Since not all nodes remained intact due to limitations in the data center during the outage, it was not possible to achieve a quorum, thus preventing trading activities on retail, advanced and institutional exchanges.
Rob mentioned that the on-call engineering and support teams had to implement the company’s disaster recovery procedures, determine quorums, and evaluate system health under difficult infrastructure conditions.
According to For him, the team had to develop, test, deploy and validate the solution while managing broader outages. Kafka required extensive manual recovery because its partitioned architecture manages thousands of terabytes per day.

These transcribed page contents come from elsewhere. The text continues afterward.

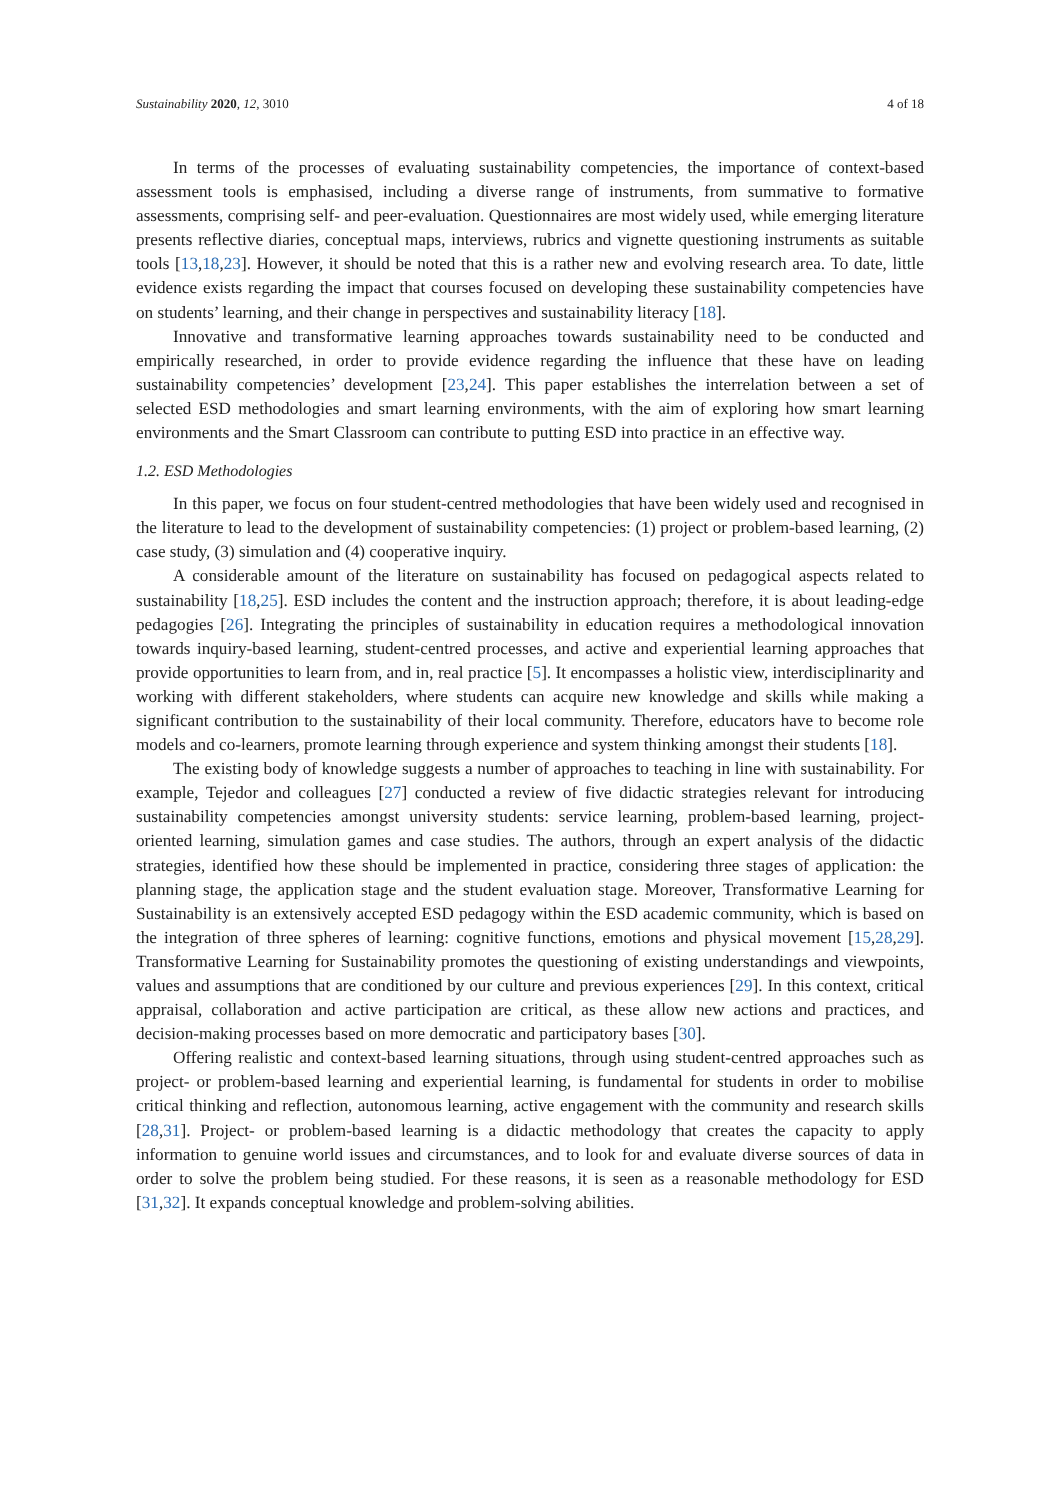Sustainability 2020, 12, 3010 4 of 18
In terms of the processes of evaluating sustainability competencies, the importance of context-based assessment tools is emphasised, including a diverse range of instruments, from summative to formative assessments, comprising self- and peer-evaluation. Questionnaires are most widely used, while emerging literature presents reflective diaries, conceptual maps, interviews, rubrics and vignette questioning instruments as suitable tools [13,18,23]. However, it should be noted that this is a rather new and evolving research area. To date, little evidence exists regarding the impact that courses focused on developing these sustainability competencies have on students’ learning, and their change in perspectives and sustainability literacy [18].
Innovative and transformative learning approaches towards sustainability need to be conducted and empirically researched, in order to provide evidence regarding the influence that these have on leading sustainability competencies’ development [23,24]. This paper establishes the interrelation between a set of selected ESD methodologies and smart learning environments, with the aim of exploring how smart learning environments and the Smart Classroom can contribute to putting ESD into practice in an effective way.
1.2. ESD Methodologies
In this paper, we focus on four student-centred methodologies that have been widely used and recognised in the literature to lead to the development of sustainability competencies: (1) project or problem-based learning, (2) case study, (3) simulation and (4) cooperative inquiry.
A considerable amount of the literature on sustainability has focused on pedagogical aspects related to sustainability [18,25]. ESD includes the content and the instruction approach; therefore, it is about leading-edge pedagogies [26]. Integrating the principles of sustainability in education requires a methodological innovation towards inquiry-based learning, student-centred processes, and active and experiential learning approaches that provide opportunities to learn from, and in, real practice [5]. It encompasses a holistic view, interdisciplinarity and working with different stakeholders, where students can acquire new knowledge and skills while making a significant contribution to the sustainability of their local community. Therefore, educators have to become role models and co-learners, promote learning through experience and system thinking amongst their students [18].
The existing body of knowledge suggests a number of approaches to teaching in line with sustainability. For example, Tejedor and colleagues [27] conducted a review of five didactic strategies relevant for introducing sustainability competencies amongst university students: service learning, problem-based learning, project-oriented learning, simulation games and case studies. The authors, through an expert analysis of the didactic strategies, identified how these should be implemented in practice, considering three stages of application: the planning stage, the application stage and the student evaluation stage. Moreover, Transformative Learning for Sustainability is an extensively accepted ESD pedagogy within the ESD academic community, which is based on the integration of three spheres of learning: cognitive functions, emotions and physical movement [15,28,29]. Transformative Learning for Sustainability promotes the questioning of existing understandings and viewpoints, values and assumptions that are conditioned by our culture and previous experiences [29]. In this context, critical appraisal, collaboration and active participation are critical, as these allow new actions and practices, and decision-making processes based on more democratic and participatory bases [30].
Offering realistic and context-based learning situations, through using student-centred approaches such as project- or problem-based learning and experiential learning, is fundamental for students in order to mobilise critical thinking and reflection, autonomous learning, active engagement with the community and research skills [28,31]. Project- or problem-based learning is a didactic methodology that creates the capacity to apply information to genuine world issues and circumstances, and to look for and evaluate diverse sources of data in order to solve the problem being studied. For these reasons, it is seen as a reasonable methodology for ESD [31,32]. It expands conceptual knowledge and problem-solving abilities.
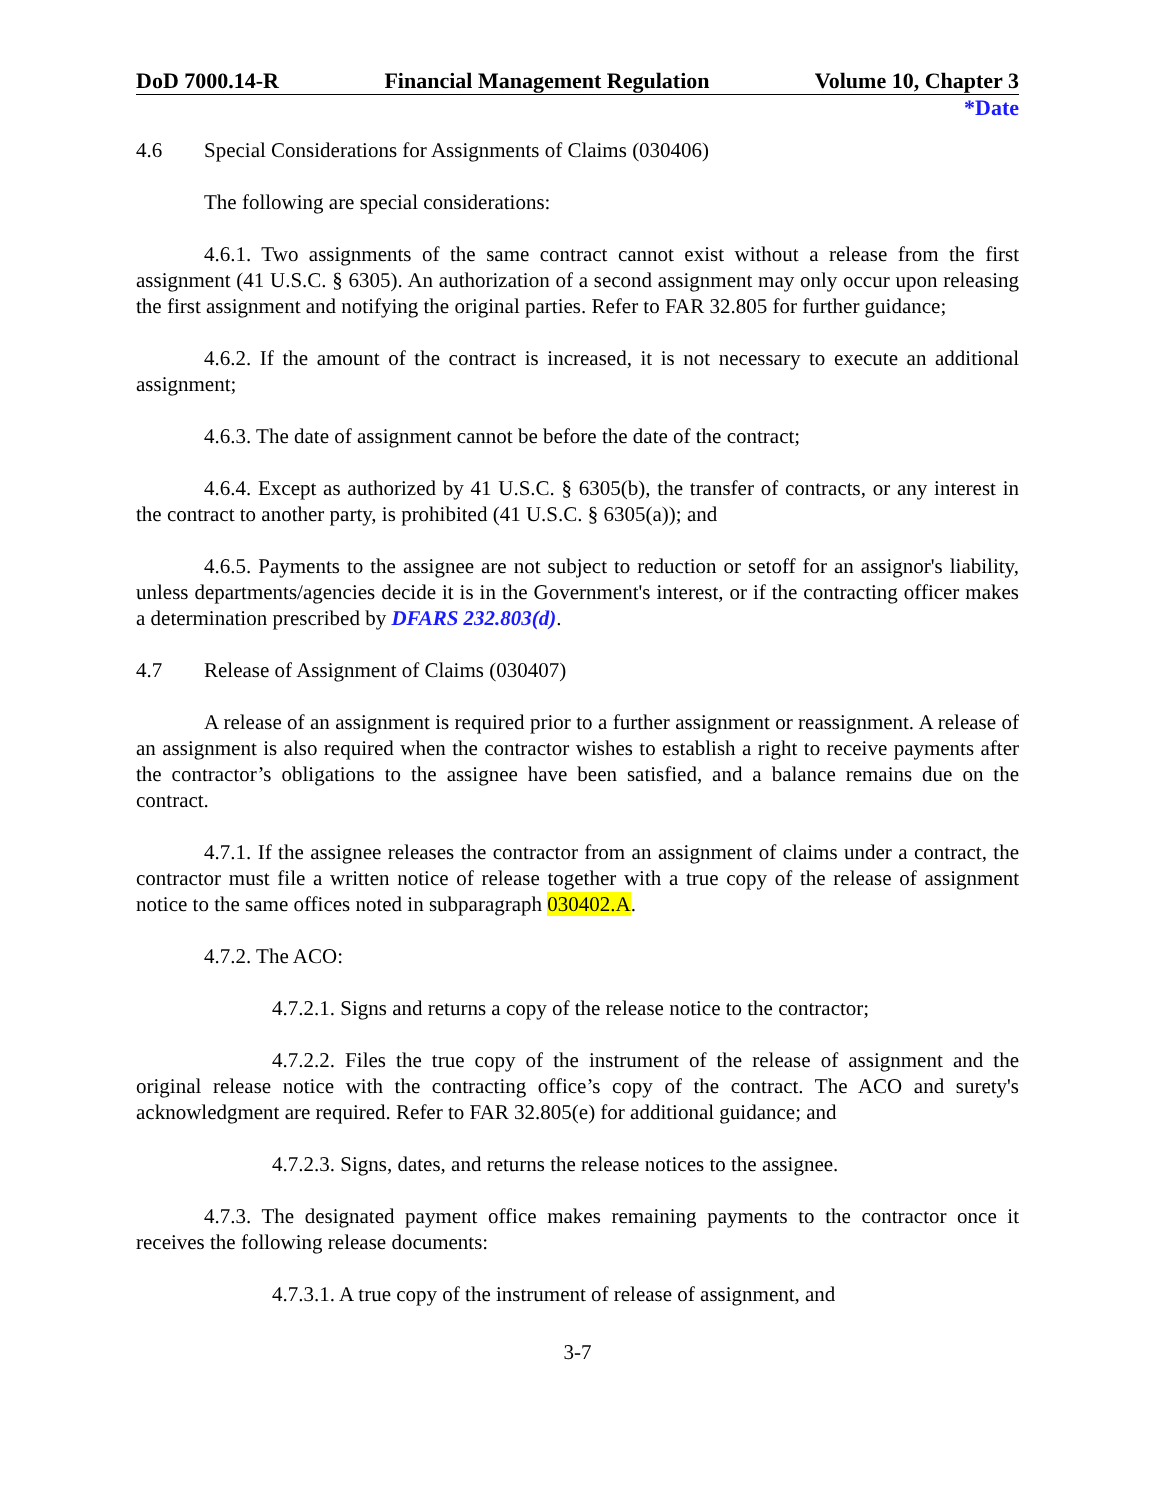DoD 7000.14-R Financial Management Regulation Volume 10, Chapter 3
*Date
4.6 Special Considerations for Assignments of Claims (030406)
The following are special considerations:
4.6.1. Two assignments of the same contract cannot exist without a release from the first assignment (41 U.S.C. § 6305). An authorization of a second assignment may only occur upon releasing the first assignment and notifying the original parties. Refer to FAR 32.805 for further guidance;
4.6.2. If the amount of the contract is increased, it is not necessary to execute an additional assignment;
4.6.3. The date of assignment cannot be before the date of the contract;
4.6.4. Except as authorized by 41 U.S.C. § 6305(b), the transfer of contracts, or any interest in the contract to another party, is prohibited (41 U.S.C. § 6305(a)); and
4.6.5. Payments to the assignee are not subject to reduction or setoff for an assignor's liability, unless departments/agencies decide it is in the Government's interest, or if the contracting officer makes a determination prescribed by DFARS 232.803(d).
4.7 Release of Assignment of Claims (030407)
A release of an assignment is required prior to a further assignment or reassignment. A release of an assignment is also required when the contractor wishes to establish a right to receive payments after the contractor’s obligations to the assignee have been satisfied, and a balance remains due on the contract.
4.7.1. If the assignee releases the contractor from an assignment of claims under a contract, the contractor must file a written notice of release together with a true copy of the release of assignment notice to the same offices noted in subparagraph 030402.A.
4.7.2. The ACO:
4.7.2.1. Signs and returns a copy of the release notice to the contractor;
4.7.2.2. Files the true copy of the instrument of the release of assignment and the original release notice with the contracting office’s copy of the contract. The ACO and surety's acknowledgment are required. Refer to FAR 32.805(e) for additional guidance; and
4.7.2.3. Signs, dates, and returns the release notices to the assignee.
4.7.3. The designated payment office makes remaining payments to the contractor once it receives the following release documents:
4.7.3.1. A true copy of the instrument of release of assignment, and
3-7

There were some issues with lagging balance flows because Kafka was lagging. Rob mentioned that these issues with balances went away after the replication sync. According to Coinbase, no data was lost.
When the corresponding engine returned to service, the markets were not re-enabled simultaneously. First, Coinbase switched all products to cancellation-only mode, checked product statuses, switched all markets to auction mode, and finally, enabled trading on the Coinbase Exchange.
Furthermore, Rob emphasized that customers should not be temporarily blocked from accessing their accounts. Coinbase assured everyone that the company will provide a detailed explanation of this incident within several weeks.
However, Josh Ellethorpe refuted the rumors after reading Rob’s Twitter post. As he put it, “No one coded something that failed. No ‘non-engineer’ pushed the production code and took the trading engine out. It wasn’t intentional. It wasn’t because Coinbase failed to design a failover system. Things happen at scale, don’t let armchair quarterbacks tell you tall tales.”